Her solicitor intervened to tell the mother that there was a huge waiting list to get into the low support unit and it was a wonderful opportunity but she replied that she wanted to move out, a relative was willing to take her son and TUSLA “are a very dishonest, corrupt organisation, my long term wishes for my son is that he resides with me, hopefully we will get a house from the council, neither of my parents will give me money, they [the council] did offer me a flat on [X] street, a two bed, my mother wouldn’t let me take it. If I had taken it I would have a place to live.”

The guardian ad litem (GAL) told the court that when it was put to the mother that the low support unit was available to her, she had been elated and that when she went to visit the service she said she that was delighted to move in and had expressed her happiness to the staff. “From the very beginning it was a very positive decision from [the mother],” the GAL said.

The GAL described the placement as a “wonderful opportunity for the mother and child to bond, access is three times a week, I would recommend strongly that she engage in the process, she needs to listen to the advice of others, being a mother is a difficult task and the workers are advising her on the child’s best welfare. It’s a wonderful opportunity with a very long waiting list, I would ask her to re-evaluate matters, the professionals have her child’s best interests at heart.”

The judge decided to extend the interim care order. He spoke to the mother telling her: “My current consideration is the welfare of your child, that’s the paramount consideration of this court, having heard all the evidence, I believe that you do lack a certain amount of insight into this case. I’m satisfied that the threshold for the ICO has been met, the intervention is proportionate, circumstances haven’t changed since the initial ICO was made. If you choose to leave [the low support unit] there is nothing I can do about it but you will effectively be denying the opportunity of the parenting capacity assessment to see if it’s possible for reunification to take place,” he told the mother.

“I want you to have every opportunity possible for reunification with your child for that to happen you need to cooperate.” He asked her if she would reconsider her position and stay in the unit.

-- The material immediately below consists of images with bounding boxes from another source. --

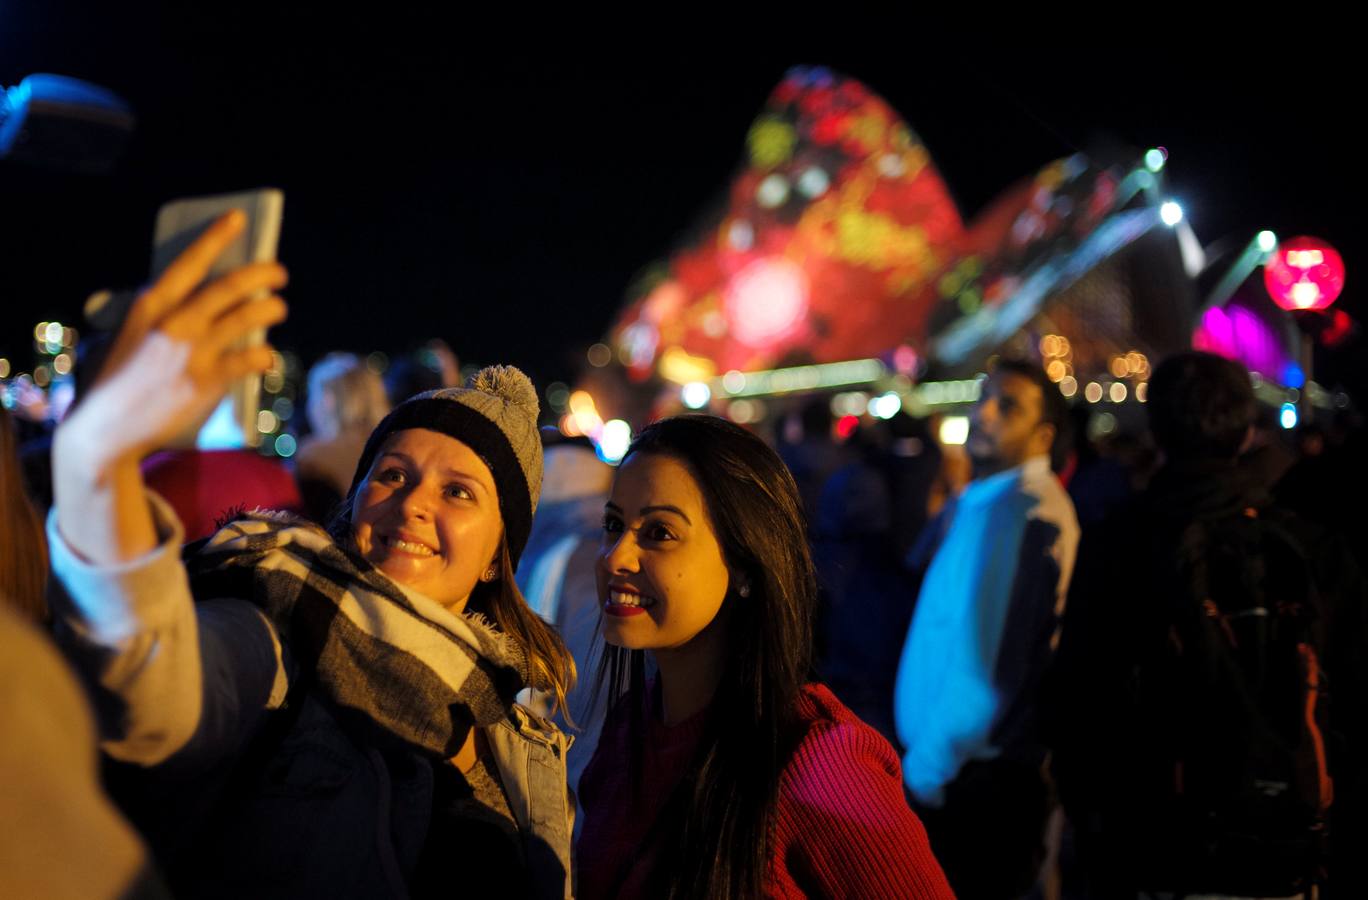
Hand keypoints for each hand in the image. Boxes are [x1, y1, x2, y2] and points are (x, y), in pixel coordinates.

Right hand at [60, 210, 288, 467]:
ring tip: (278, 309)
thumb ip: (162, 317)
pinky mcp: (207, 381)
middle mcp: (174, 323)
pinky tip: (269, 358)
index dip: (216, 238)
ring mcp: (192, 352)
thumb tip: (200, 302)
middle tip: (280, 273)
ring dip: (272, 309)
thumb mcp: (130, 335)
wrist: (106, 429)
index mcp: (151, 306)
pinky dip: (266, 356)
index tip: (238, 219)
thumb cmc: (118, 381)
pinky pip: (251, 358)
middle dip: (263, 274)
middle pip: (231, 286)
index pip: (189, 263)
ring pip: (248, 317)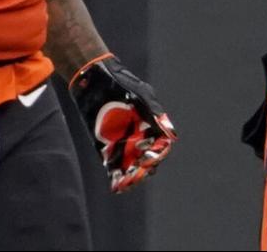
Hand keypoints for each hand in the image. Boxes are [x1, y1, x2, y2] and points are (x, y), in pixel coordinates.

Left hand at [69, 54, 176, 193]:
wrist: (94, 80)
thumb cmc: (122, 84)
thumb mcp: (141, 97)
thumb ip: (155, 115)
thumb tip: (172, 136)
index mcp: (151, 124)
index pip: (160, 145)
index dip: (157, 153)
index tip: (148, 157)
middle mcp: (139, 135)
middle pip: (147, 158)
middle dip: (145, 168)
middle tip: (139, 172)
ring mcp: (122, 142)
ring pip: (131, 165)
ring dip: (132, 176)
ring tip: (127, 183)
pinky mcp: (105, 147)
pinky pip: (113, 165)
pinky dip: (115, 177)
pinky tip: (116, 186)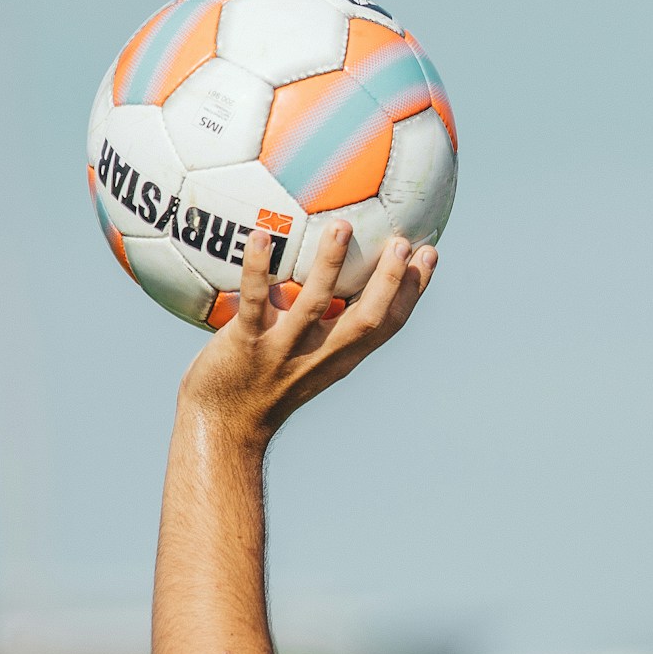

The mother replied that she wanted the social worker to step down from the case. The judge said that he found her evidence had been very good however the mother said she would prefer someone a “little more mature” and that yesterday her social worker had put her leg up on a bench.

The judge repeated that he was asking her to consider what the social workers were saying to her and to consider the parental assessment. The interim care order was granted.